The forty acres out back kept coming inside:
 cowshit that kids brought in on bare feet,
dirt on the carrots, the rust on the apple,
  smut on the corn, the dust off the hay,
 plowed fields bannering the wind.

She kept a set of ruby glass
               locked in the china cabinet,
but when she took it out at Christmas
   a film of filth had dulled the bowls
   and settled on the hobnail pattern.

And all this time her husband
bringing home the mills, breathing
atoms of metal that layered his lungs
   like threads of ore gleaming inside
the mountain, til the weight broke him.

Four sons thrived in the muck and dirt,
going off to the labors of the poor,
cutting and breaking and crushing
the world into salable shapes,
   logs and rolled metal.

Oh, and there was a daughter, Anne,
inheritor of the toothbrush and the washrag,
   scratch of nails against burnt-on dinner.
   The doctors had no idea
   why her heart came apart at the seams.

Valerie Nieman

Valerie Nieman

Valerie Nieman’s poetry and novels draw on her Appalachian heritage and deep familiarity with the natural world. Nieman is the author of three poetry collections, including Leopard Lady: A Life in Verse. She is the author of seven novels, most set in or connected to Appalachia, but most recently the historical novel Upon the Corner of the Moon. She also has a short fiction collection. A graduate of West Virginia University and Queens University of Charlotte. Nieman was a founding editor of Kestrel and Prime Number literary journals. She has held regional grants and a National Endowment for the Arts fellowship. Her writing has been supported by South Arts and NC Arts Council grants.  She’s been a journalist, farmer, editor, sailor, and professor.
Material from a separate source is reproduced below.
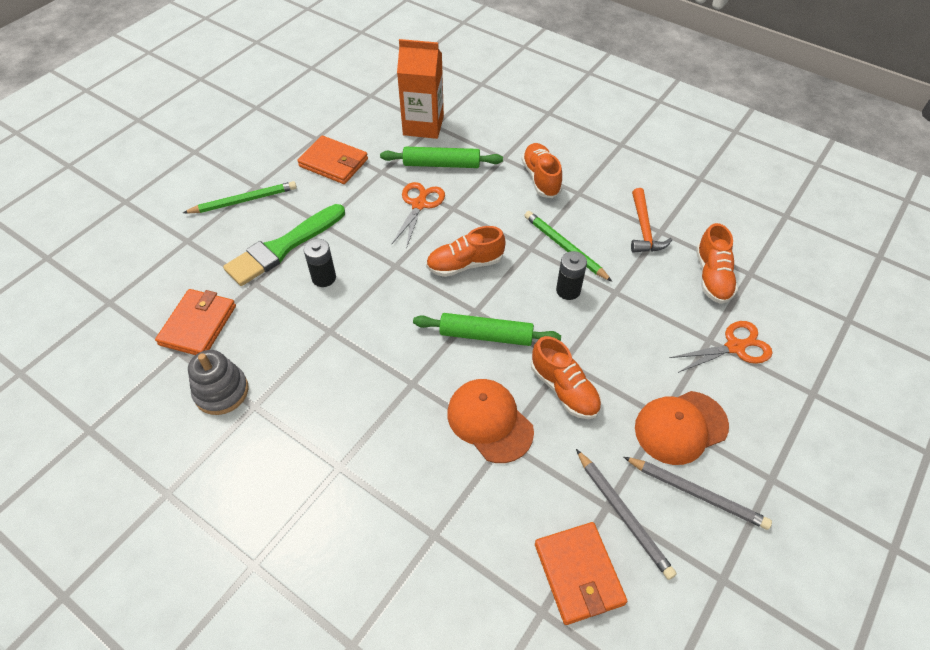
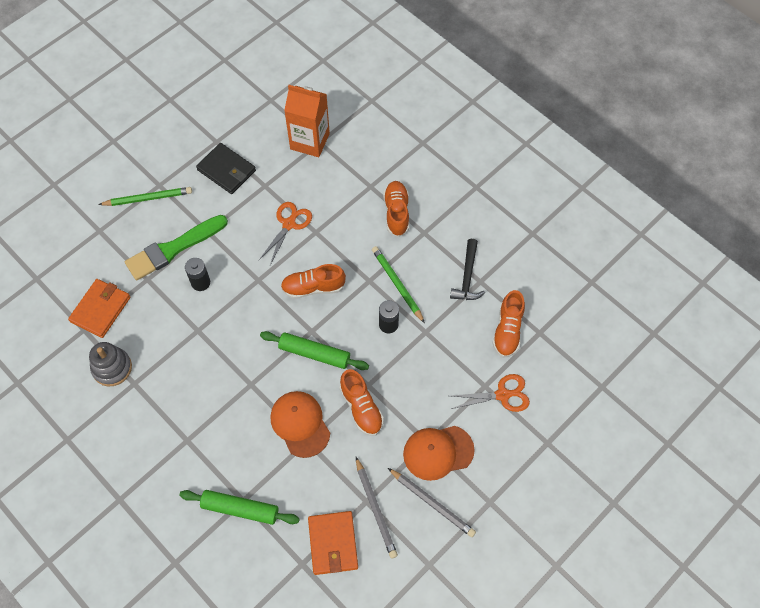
camera: 10 degrees right, 10 degrees up
orange wallet [297,136,368,184] -> black wallet [196,143,256,194]
green rolling pin [380,147,503,168] -> green rolling pin moved to [179,490,300,525]
orange hammer [631,188,672,253] -> black hammer [450,239,485,300]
Now retired, she gardens and fly fishes but is expert at neither.  https://www.valnieman.com


My Basque Ancestors

buried their dead newborns in the eaves of their rooves
  or in the garden--fertilizer bucking up the next child.

The family bakes, plays, dances around the hearth.
 An abandoned house becomes an extinguished fire.
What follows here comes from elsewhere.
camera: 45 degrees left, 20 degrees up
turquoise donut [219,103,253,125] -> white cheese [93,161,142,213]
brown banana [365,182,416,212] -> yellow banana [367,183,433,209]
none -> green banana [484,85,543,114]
To summon the new, toss children's milk teeth into the flames.

Walk round the sacred places--church, cemetery, house--
   at your peril.  Katalin dared and disappeared:  With the Night One.
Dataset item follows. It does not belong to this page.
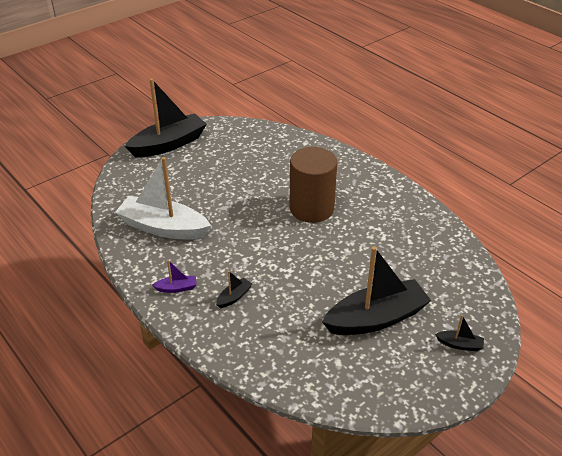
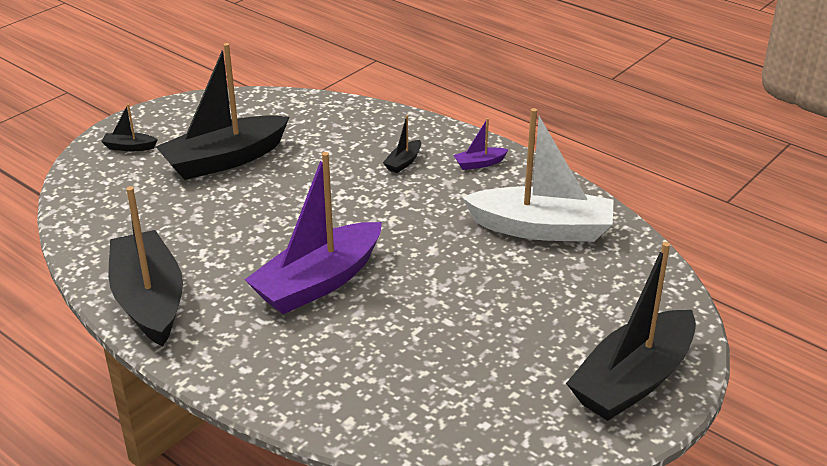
camera: 170 degrees right, 5 degrees down
brown cylinder [290,147,337,223] -> purple boat [244,152,382,314]
none -> black boat [109,186,183,347]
If you want to hurt me, bend a coin and toss it into the fire.
 I'll walk naked on earth before sunrise to ward off illness.

The most precious gift for the dead?   
Light, a real treat in the world of the dark.

If you curse your enemy all day long,   
   he'll jump out a window?

The mother of a trapped miner lit a candle everyday but one.
That day, he sat hungry, in darkness.

As the days shorten, you can waken the sun
 with cow bells, shouts, drawn-out cries--

The laminak build bridges at night.  At midnight,
 when the baker lights his oven, the confused cockerel crows,
   urging the laminak to drop their stone and flee.
That's why the bridge always misses one stone!

When you come across a straw mattress burning in the road,
say a prayer for the dead, throw holy water onto the flames.

Toss a ladybird into the air to tell the weather.

Smugglers and customs guards make an agreement:
  If they crossed paths, the Night Workers would drop their bundles 
of coffee sugar chocolate wine tobacco candles cloth and run off.
   The guards' attention would shift from shooting to looting.

As your candle burns down, he who stole from you will perish.

Susan Richardson is the author of the prize-winning chapbook Unmythical Women from Slapering Hol Press and of two books of poetry, Rapunzel's Short Hair and Braving the Flood, from Winterhawk Press.  Her individual poems, stories and articles have appeared in various magazines, anthologies and books; some have received awards from these publications.  For many years Susan edited and published anthologies--First Light, Ashes Caught on the Edge of Light: Ten Chapbooks, Zeus Seduces the Wicked Stepmother in the Saloon of the Gingerbread House--compiling the literature of contemporary poets, fiction writers and memoirists.  Susan also works as a painter and jewelry maker.  Some members of her mother's family, the Basque Resseguies, settled in the Coeur d'Alene, Idaho, area.